You would want now to match the content of the email column against a standard email format and the postal column against a standard US zip code format. This will define the content, structure and quality of emails and zip codes and give a percentage of the data that match the standard formats and the data that does not match.

  1. In the Analyzed Columns view, click the icon next to email.

  2. In the [Pattern Selector] dialog box, expand Regex and browse to Email Address in the internet folder, and then click OK.

  3. Click the option icon next to the Email Address indicator and set 98.0 in the Lower threshold (%) field.

    If the number of the records that match the pattern is fewer than 98%, it will be written in red in the analysis results.

  4. Do the same to add to the postal column the US Zipcode Validation pattern from the address folder.

    For further information on pattern types and their usage when analyzing data, see Talend Studio User Guide.

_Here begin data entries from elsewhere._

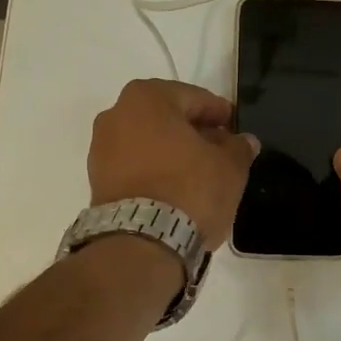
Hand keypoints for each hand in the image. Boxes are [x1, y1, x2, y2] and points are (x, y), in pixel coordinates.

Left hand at [89, 80, 259, 250]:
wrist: (142, 243)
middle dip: (192, 131)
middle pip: (166, 118)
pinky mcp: (96, 181)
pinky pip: (133, 165)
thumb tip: (243, 142)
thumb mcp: (230, 167)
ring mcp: (101, 149)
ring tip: (199, 173)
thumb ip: (238, 147)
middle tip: (219, 149)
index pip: (193, 97)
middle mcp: (116, 114)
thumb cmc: (190, 189)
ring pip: (147, 141)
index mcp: (147, 98)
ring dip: (172, 152)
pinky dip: (153, 170)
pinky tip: (175, 188)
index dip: (218, 112)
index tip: (234, 127)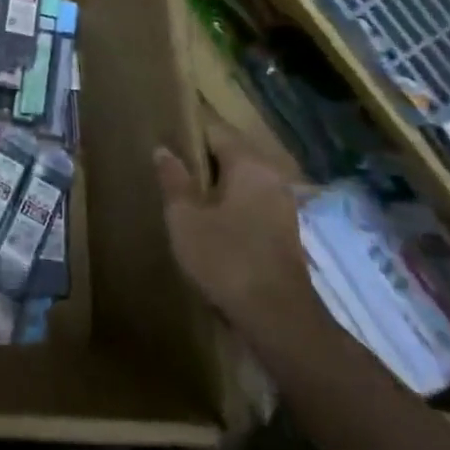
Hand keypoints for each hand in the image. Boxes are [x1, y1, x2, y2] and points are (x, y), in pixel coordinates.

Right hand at [154, 128, 322, 348]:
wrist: (278, 319)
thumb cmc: (226, 258)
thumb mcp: (185, 218)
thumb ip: (173, 180)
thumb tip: (163, 149)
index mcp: (249, 164)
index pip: (215, 130)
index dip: (188, 132)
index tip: (164, 140)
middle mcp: (272, 176)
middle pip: (231, 153)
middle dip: (202, 160)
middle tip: (170, 170)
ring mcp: (283, 205)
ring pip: (242, 180)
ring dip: (217, 185)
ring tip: (186, 196)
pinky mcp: (286, 232)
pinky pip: (252, 203)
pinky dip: (231, 205)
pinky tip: (211, 222)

Executing the analysis and displaying the profiling results

  1. Save the column analysis in the analysis editor and then press F6 to execute it.

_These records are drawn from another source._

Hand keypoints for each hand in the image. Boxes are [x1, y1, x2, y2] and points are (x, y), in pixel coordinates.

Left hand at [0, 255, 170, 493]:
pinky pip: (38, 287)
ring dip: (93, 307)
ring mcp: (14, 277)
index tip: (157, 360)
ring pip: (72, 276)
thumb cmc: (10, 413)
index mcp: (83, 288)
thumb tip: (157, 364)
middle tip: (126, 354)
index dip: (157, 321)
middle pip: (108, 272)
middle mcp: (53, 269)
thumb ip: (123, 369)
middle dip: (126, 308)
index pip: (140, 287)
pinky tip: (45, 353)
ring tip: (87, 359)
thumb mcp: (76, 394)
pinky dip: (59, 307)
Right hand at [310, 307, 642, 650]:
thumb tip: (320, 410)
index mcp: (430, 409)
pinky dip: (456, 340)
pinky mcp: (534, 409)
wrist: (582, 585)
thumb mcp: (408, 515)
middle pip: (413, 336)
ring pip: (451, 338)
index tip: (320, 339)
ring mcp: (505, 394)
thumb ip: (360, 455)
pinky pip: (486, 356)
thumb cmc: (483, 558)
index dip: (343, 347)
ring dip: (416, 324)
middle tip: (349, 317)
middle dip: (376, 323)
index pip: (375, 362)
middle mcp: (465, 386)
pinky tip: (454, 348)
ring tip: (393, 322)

    A group of graphics is displayed in the Graphics panel to the right of the analysis editor showing the results of the column analysis including those for pattern matching.

  2. Click the Analysis Results tab at the bottom of the analysis editor to access a more detail result view.

    These results show the generated graphics for the analyzed columns accompanied with tables that detail the statistic and pattern matching results.

    The results for the email column look as the following:

    The pattern matching results show that about 10% of the email records do not match the standard email pattern. The simple statistic results show that about 8% of the email records are blank and that about 5% are duplicates. And the pattern frequency results give the number of most frequent records for each distinct pattern. This shows that the data is not consistent and you need to correct and cleans the email data before starting your campaign.

    The results for the postal column look as the following:

    The result sets for the postal column give the count of the records that match and those that do not match a standard US zip code format. The results sets also give the blank and duplicate counts and the number of most frequent records for each distinct pattern. These results show that the data is not very consistent.

    Then some percentage of the customers can not be contacted by either email or US mail service. These results show clearly that your data is not very consistent and that it needs to be corrected.

How to view analyzed data

After running the column analysis using the SQL engine and from the Analysis Results view of the analysis editor, you can right-click any of the rows/bars in the result tables/charts and access a view of the actual analyzed data. This could be very helpful to see invalid rows for example and start analyzing what needs to be done to clean such data.

To view and export the analyzed data, do the following:

  1. At the bottom of the analysis editor, click the Analysis Results tab to open a detailed view of the analysis results.

  2. Right-click the data row in the statistic results of the Email column and select View rows for example.

The Data Explorer perspective opens listing the invalid rows in the email column.